AIM: Without omitting anything, retype the data that follows.

Collected data entries:
··········

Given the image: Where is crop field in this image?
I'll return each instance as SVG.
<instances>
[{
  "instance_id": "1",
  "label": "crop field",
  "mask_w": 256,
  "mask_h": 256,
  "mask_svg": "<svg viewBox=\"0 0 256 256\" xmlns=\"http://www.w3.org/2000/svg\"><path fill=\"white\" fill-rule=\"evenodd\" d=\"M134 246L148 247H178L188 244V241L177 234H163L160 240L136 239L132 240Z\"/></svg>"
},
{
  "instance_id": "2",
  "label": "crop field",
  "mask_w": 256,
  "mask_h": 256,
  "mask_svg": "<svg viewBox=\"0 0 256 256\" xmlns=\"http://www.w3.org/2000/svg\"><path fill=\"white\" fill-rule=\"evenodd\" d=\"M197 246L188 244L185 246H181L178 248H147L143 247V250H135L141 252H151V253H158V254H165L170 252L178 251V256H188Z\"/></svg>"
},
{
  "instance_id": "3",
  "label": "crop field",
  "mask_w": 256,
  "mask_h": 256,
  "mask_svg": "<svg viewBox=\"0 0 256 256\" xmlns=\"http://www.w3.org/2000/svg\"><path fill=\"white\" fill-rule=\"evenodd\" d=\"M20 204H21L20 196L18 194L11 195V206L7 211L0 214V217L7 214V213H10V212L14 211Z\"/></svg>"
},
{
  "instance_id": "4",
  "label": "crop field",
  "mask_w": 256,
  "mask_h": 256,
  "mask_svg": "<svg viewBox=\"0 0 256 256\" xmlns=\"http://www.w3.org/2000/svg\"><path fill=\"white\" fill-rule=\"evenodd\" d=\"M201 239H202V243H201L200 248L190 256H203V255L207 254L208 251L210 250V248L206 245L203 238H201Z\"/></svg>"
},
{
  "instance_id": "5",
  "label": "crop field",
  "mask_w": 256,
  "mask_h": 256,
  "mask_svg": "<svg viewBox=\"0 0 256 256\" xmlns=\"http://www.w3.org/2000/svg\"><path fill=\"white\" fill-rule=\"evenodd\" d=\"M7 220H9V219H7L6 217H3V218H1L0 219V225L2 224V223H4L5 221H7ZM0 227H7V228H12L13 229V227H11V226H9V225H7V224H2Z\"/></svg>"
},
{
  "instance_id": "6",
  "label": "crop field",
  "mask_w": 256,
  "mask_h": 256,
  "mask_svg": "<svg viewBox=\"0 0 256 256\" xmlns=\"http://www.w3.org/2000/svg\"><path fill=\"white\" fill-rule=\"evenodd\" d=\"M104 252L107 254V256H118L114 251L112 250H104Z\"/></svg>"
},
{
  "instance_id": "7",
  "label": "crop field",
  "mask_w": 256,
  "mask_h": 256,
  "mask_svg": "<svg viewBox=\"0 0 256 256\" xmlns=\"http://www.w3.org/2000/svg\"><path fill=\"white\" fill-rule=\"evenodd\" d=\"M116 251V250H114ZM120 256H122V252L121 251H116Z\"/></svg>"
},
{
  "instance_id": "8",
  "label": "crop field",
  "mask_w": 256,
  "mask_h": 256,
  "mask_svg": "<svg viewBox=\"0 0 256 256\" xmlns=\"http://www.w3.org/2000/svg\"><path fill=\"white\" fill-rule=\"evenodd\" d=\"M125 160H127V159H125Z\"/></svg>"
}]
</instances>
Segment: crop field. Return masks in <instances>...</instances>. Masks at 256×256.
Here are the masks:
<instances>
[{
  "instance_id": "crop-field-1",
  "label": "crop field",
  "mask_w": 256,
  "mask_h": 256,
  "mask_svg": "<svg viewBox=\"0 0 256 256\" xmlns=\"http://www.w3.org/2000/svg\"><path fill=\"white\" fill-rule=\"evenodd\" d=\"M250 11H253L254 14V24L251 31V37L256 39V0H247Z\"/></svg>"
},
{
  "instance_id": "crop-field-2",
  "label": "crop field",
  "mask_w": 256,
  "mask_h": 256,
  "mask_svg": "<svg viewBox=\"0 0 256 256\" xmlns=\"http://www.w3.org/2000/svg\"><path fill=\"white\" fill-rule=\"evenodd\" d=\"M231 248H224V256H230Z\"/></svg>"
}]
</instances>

··········

REPLY TO THE EXERCISE:
Given the image: Where is crop field in this image?
I'll return each instance as SVG.
<instances>
[{
  "instance_id": "1",
  "label": "crop field",
  "mask_w": 256,
  "mask_h": 256,
  "mask_svg": "<svg viewBox=\"0 0 256 256\" xmlns=\"http://www.w3.org/2000/svg\"><path fill=\"white\" fill-rule=\"evenodd\" d=\"M134 246L148 247H178L188 244V241L177 234H163L160 240L136 239L132 240Z\"/></svg>"
},
{
  "instance_id": "2",
  "label": "crop field",
  "mask_w": 256,
  "mask_h": 256,
  "mask_svg": "<svg viewBox=\"0 0 256 256\" xmlns=\"http://www.w3.org/2000/svg\"><path fill=\"white\" fill-rule=\"evenodd\" d=\"M197 246L188 244L185 246H181L178 248H147L143 247V250H135L141 252H151V253H158V254H165L170 252L178 251V256H188Z\"/></svg>"
},
{
  "instance_id": "3",
  "label": "crop field",
  "mask_w": 256,
  "mask_h": 256,
  "mask_svg": "<svg viewBox=\"0 0 256 256\" xmlns=\"http://www.w3.org/2000/svg\"><path fill=\"white\" fill-rule=\"evenodd\" d=\"M20 204H21L20 196L18 194L11 195V206L7 211L0 214V217L7 214V213H10V212L14 211Z\"/></svg>"
},
{
  "instance_id": "4",
  "label": "crop field",
  "mask_w": 256,
  "mask_h": 256,
  "mask_svg": "<svg viewBox=\"0 0 256 256\" xmlns=\"http://www.w3.org/2000/svg\"><path fill=\"white\" fill-rule=\"evenodd\" d=\"M201 239H202V243H201L200 248L190 256H203V255L207 254L208 251L210 250V248L206 245L203 238H201Z\"/></svg>"
},
{
  "instance_id": "5",
  "label": "crop field",
  "mask_w": 256,
  "mask_h": 256,
  "mask_svg": "<svg viewBox=\"0 0 256 256\" xmlns=\"http://www.w3.org/2000/svg\"><path fill=\"white\" fill-rule=\"evenodd\" d=\"M7 220H9V219H7L6 217H3V218H1L0 219V225L2 224V223H4L5 221H7ZM0 227H7V228H12L13 229V227H11V226H9V225H7V224H2Z\"/></svg>"
},
{
  "instance_id": "6",
  "label": "crop field",
  "mask_w": 256,
  "mask_h": 256,
  "mask_svg": "<svg viewBox=\"0 0 256 256\" xmlns=\"http://www.w3.org/2000/svg\"><path fill=\"white\" fill-rule=\"evenodd\" d=\"M104 252L107 254V256H118L114 251L112 250H104Z\"/></svg>"
},
{
  "instance_id": "7",
  "label": "crop field",
  "mask_w": 256,
  "mask_h": 256,
  "mask_svg": "<svg viewBox=\"0 0 256 256\" xmlns=\"http://www.w3.org/2000/svg\"><path fill=\"white\" fill-rule=\"evenodd\" d=\"M116 251V250H114ZM120 256H122V252L121 251H116Z\"/></svg>"
},
{
  "instance_id": "8",
  "label": "crop field",
  "mask_w": 256,
  "mask_h": 256,
  "mask_svg": "<svg viewBox=\"0 0 256 256\" xmlns=\"http://www.w3.org/2000/svg\"><path fill=\"white\" fill-rule=\"evenodd\" d=\"M125 160H127V159H125Z\"/></svg>"
}]
</instances>
Segment: crop field. Return masks in <instances>...</instances>. Masks at 256×256.
Here are the masks:
<instances>
[{
  "instance_id": "crop-field-1",
  "label": "crop field",
  "mask_w": 256,
  "mask_h": 256,
  "mask_svg": "<svg viewBox=\"0 0 256 256\" xmlns=\"http://www.w3.org/2000/svg\"><path fill=\"white\" fill-rule=\"evenodd\" d=\"M250 11H253L254 14V24L251 31V37L256 39V0H247Z\"/></svg>"
},
{
  "instance_id": "crop-field-2",
  "label": "crop field",
  "mask_w": 256,
  "mask_h": 256,
  "mask_svg": "<svg viewBox=\"0 0 256 256\" xmlns=\"http://www.w3.org/2000/svg\"><path fill=\"white\" fill-rule=\"evenodd\" d=\"M231 248H224V256H230Z\"/></svg>"
}]
</instances>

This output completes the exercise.